> [Texte d'étude]:
Le C pas proche de la machine ?

Ok on gère pas les cycle d'horloge ni dans quel secteur de quel block (à moins que ce ne soit quel block de quel secteur ?) on va écrire sur le disque. Mais bon à part l'assembleur il y a très peu de langage plus abs niveau que le C non ?

Et puis va écrire une appli Cocoa en asm 


Au passage pour les fan d'assembleur, vous connaissez Menuet ? C'est pas libre :-/ Mais c'est impressionnant ! Un OS avec interface graphique et tout qui tient sur une disquette et qui est entièrement codé en assembleur !


----------



## secretman (19 Octobre 2008)

J'entend parler beaucoup de Qt : Qu'est-ce exactement  ?

Wx, GTK (dans X11) ??? merci de préciser que quoi vous parlez. Je ne suis pas un pro de la programmation sinon je ferais du Objective-C !

Mon but est de développer des utilitaires du genre Gratuiciel, dans de nombreux domaines en général en rapport avec la sécurité informatique ou l'anonymat des internautes (fichiers cachés, effacement sécurisé des traces, etc)

Querlqu'un connait le couple Lazarus/Free Pascal ? Ca tiens la route sur Mac ?

> [Données sources]:

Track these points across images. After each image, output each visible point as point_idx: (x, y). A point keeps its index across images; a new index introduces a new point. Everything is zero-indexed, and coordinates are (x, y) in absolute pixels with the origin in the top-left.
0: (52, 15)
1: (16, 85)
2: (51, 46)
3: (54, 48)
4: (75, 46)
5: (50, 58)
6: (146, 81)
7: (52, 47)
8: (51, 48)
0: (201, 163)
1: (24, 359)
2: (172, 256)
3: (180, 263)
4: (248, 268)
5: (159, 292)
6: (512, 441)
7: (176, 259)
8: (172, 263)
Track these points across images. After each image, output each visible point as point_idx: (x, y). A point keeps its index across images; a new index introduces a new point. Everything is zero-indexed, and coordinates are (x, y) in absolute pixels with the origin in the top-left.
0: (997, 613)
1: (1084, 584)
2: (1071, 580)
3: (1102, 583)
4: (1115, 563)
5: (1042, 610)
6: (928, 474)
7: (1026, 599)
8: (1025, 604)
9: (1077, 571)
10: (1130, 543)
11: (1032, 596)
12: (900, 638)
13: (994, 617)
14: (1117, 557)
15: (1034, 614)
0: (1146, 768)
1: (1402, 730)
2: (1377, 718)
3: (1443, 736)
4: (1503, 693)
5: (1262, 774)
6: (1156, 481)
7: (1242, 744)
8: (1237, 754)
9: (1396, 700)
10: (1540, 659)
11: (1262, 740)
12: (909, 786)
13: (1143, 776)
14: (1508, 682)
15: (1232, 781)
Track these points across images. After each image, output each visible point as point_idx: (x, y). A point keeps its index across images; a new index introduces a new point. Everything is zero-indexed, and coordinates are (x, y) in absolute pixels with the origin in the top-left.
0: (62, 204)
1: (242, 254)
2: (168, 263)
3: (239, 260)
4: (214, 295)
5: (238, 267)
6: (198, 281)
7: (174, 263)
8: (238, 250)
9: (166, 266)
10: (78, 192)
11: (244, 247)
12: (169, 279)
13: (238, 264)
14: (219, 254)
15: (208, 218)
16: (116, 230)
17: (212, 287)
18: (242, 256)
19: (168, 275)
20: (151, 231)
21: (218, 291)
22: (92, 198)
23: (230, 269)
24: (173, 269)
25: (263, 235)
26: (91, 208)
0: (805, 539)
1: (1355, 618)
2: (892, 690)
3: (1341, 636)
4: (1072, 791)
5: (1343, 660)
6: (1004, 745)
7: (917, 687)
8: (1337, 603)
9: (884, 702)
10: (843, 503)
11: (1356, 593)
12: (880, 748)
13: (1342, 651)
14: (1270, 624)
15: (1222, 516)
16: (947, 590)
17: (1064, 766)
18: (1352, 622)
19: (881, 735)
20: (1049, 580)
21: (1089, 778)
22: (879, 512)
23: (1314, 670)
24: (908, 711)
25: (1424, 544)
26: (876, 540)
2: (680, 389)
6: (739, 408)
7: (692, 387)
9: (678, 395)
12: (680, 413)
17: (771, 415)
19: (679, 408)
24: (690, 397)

> [Série de tâches]:
1) D'après le texte d'étude, sur quel support tient l'OS Menuet ?
2) Recopiez fidèlement le passage du texte d'étude qui va de « Ok on gère pas » à « (19 Octobre 2008) ».

> [Réponses par tâche]:
1) Sur une disquette.

2)
Ok on gère pas les cycle d'horloge ni dans quel secteur de quel block (à moins que ce ne soit quel block de quel secteur ?) on va écrire sur le disque. Mais bon à part l'assembleur il y a très peu de langage plus abs niveau que le C non ?

Et puis va écrire une appli Cocoa en asm 


Au passage pour les fan d'assembleur, vous connaissez Menuet ? C'est pas libre :-/ Mais c'est impressionnant ! Un OS avec interface graphique et tout qui tient sur une disquette et qui est entièrement codé en assembleur !


----------



## secretman (19 Octobre 2008)